Barbell Complexes For Warmups/Cool-downs
Looking for a better warmup or cashout for your lifts that will benefit your strength gains, keep your joints healthy, and improve your lifting positions? Look no further than a simple complex with an empty barbell. Activities like biking, rowing, or running are amazing tools and should always be utilized to get the body warm and stimulate the nervous system and adding a simple barbell complex before your strength session can help prepare your joints and muscles for some heavy lifting.

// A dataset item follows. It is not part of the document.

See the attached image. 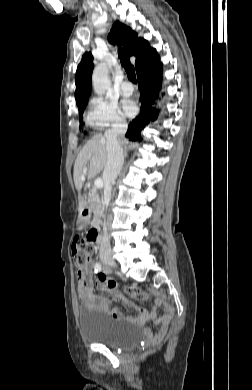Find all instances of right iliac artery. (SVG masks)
Here are the masks:
<instances>
[{"label":"right iliac artery","mask_w":252,"mask_h":390,"mask_svg":"<svg viewBox=\"0 0 252 390\" xmlns=\"http://www.w3.org/2000/svg\"><path fill=\"white\" fill-rule=\"evenodd\" d=\"M101 269H102L101 264L97 262V263L95 264V272H100Z\"/></svg>","instance_id":"82829eb1"}]
</instances>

Combining simple movements that will affect the primary and secondary joints in your lifts will help warm up muscles more specifically than a monostructural cardio movement. Using one barbell for a few sets of a complex eliminates other warmup equipment, saving time and energy for your training session. A classic empty barbell complex is the Burgener warmup, one of the best ways to prepare for snatching or any olympic lifting. Complexes can be performed with a barbell or just a PVC pipe to help warmup the joints without taxing the muscles too much prior to lifting.

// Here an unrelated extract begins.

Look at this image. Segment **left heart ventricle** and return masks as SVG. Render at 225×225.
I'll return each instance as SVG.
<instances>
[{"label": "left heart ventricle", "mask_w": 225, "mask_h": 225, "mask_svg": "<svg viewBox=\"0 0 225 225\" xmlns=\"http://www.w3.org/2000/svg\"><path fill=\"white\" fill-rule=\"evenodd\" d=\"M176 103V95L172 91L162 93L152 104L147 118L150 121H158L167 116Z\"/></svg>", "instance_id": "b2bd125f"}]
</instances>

Another benefit of empty barbell or PVC complexes is mobility and positional strength. Athletes and coaches often spend excessive time bending their body in all sorts of ways in an attempt to benefit their lifts. This is great for stretching, but one of the best ways to improve positional strength is time under tension. Think your overhead squat is lacking? Grab a PVC and try some paused overhead squats to play around with how your hips and ankles are feeling. Is your chest dropping too much on any sort of push press or push jerk? Take a barbell and try some jerk dips to help improve your footwork and front rack! Below are four great complexes that can be done with a barbell or PVC pipe in order to help you warmup for your lifts or get a nice pump at the end of a training session!
Squatting Movements:
3 Sets (rest 1min between sets)
- 3 Deadlifts
- 3 Good Mornings
- 3 Front Squats (pause for 3 sec on last rep)
- 3 Back Squats (pause for 3 sec on last rep)

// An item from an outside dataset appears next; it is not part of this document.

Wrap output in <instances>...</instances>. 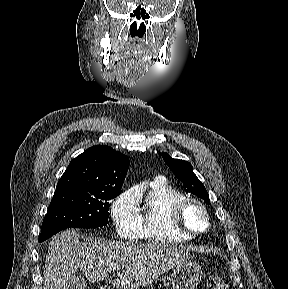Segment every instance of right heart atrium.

- 3 Behind the neck push press
Overhead Movements:
2 Sets (perform 1st set with a PVC pipe, 2nd with a barbell)
- 3 Jerk dips
- 3 Strict press
- 3 Push press
- 3 Push jerk (pause in catch of each rep for 3 sec)
- 3 Split jerk (right leg forward)
- 3 Split jerk (left leg forward)
Snatch:
2 sets (rest 1min between sets)
- 3 Snatch grip deadlift
- 3 Hang snatch pull
- 3 Low-hang snatch high pull
- 3 Muscle snatch
- 2 Overhead squats
- 2 Snatch balance
Cleans:
3 sets (rest as needed)
- 3 Deadlifts
- 3 Bent over row
- 3 Clean pulls
- 3 Front Squat
- 3 Power clean
- 3 Squat clean
Deadlifts:
4 Sets (4 reps on set 1, 3 reps on set 2, 2 reps on set 3, 1 rep on set 4)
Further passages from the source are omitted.